Before the pandemic, office buildings drove a significant share of the city’s economy. More than 1.5 million employees worked out of New York City offices, often commuting into the city from the boroughs outside Manhattan, New Jersey and Connecticut, and spent money on food, at retail shops and on entertainment like Broadway shows. It is the largest office market by area in the world.
Private-sector workers in office buildings make about double the average annual salary than everyone else, according to the New York State Comptroller, underscoring their significance to the city’s economy.
That entire ecosystem collapsed during the early months of the pandemic as office workers shifted to remote work. Three years later, it has been slow to recover as remote work remains popular, causing companies to reduce their office footprints. That retreat has led to high vacancy rates.
Background: This vacancy crisis is worse than the previous era of decline.
The current commercial real estate downturn shares similarities with previous declines, including in the early 1990s, after the Sept. 11 attacks and during the 2008 financial crisis. But this current drop has a new twist: The lower demand for office space appears permanent, analysts say.

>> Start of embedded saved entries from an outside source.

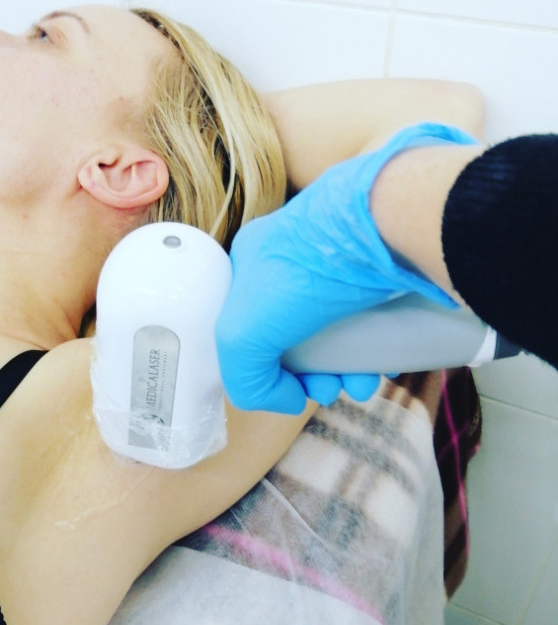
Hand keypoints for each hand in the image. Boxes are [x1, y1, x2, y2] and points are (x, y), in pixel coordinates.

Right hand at [216, 122, 476, 413]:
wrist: (383, 225)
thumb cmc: (302, 271)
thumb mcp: (241, 335)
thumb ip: (246, 380)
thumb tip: (289, 400)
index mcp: (250, 263)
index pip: (246, 327)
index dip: (262, 365)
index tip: (287, 386)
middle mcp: (291, 261)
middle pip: (293, 336)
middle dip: (307, 375)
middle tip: (325, 390)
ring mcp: (337, 265)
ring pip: (335, 333)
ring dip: (342, 372)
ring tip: (359, 387)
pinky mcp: (378, 272)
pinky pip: (370, 322)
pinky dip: (372, 352)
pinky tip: (380, 370)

This is terrible news for the city. Office buildings are vital to New York’s economy for another reason: Their property taxes supply a chunk of New York City’s annual revenue. In the city’s budget, about a third of its revenue, or $31 billion, comes from property taxes, according to the city; commercial buildings, including offices, account for about 40 percent of total property-tax revenue.
As office use has decreased, so has the value of the buildings, resulting in New York City collecting smaller tax revenues since the start of the pandemic. A continued decline in office use could put more strain on the city’s budget.
What’s Next? One idea is to cover offices into homes, but it will be hard.
Like everyone else, office landlords are facing rising interest rates, which significantly drive up costs in an industry largely financed by debt. Some economists have expressed concern that commercial real estate, walloped by vacancies and now higher interest rates, is in a precarious position.
As vacancies linger, New York City, as well as other municipalities, have floated the idea of converting some buildings into residences. But, while it may sound simple and appealing, developers say that the cost is significant to convert an office building into apartments or condominiums.
Developers say that residential conversions are not impossible but that the city would need to amend zoning laws and the state would need to provide tax incentives.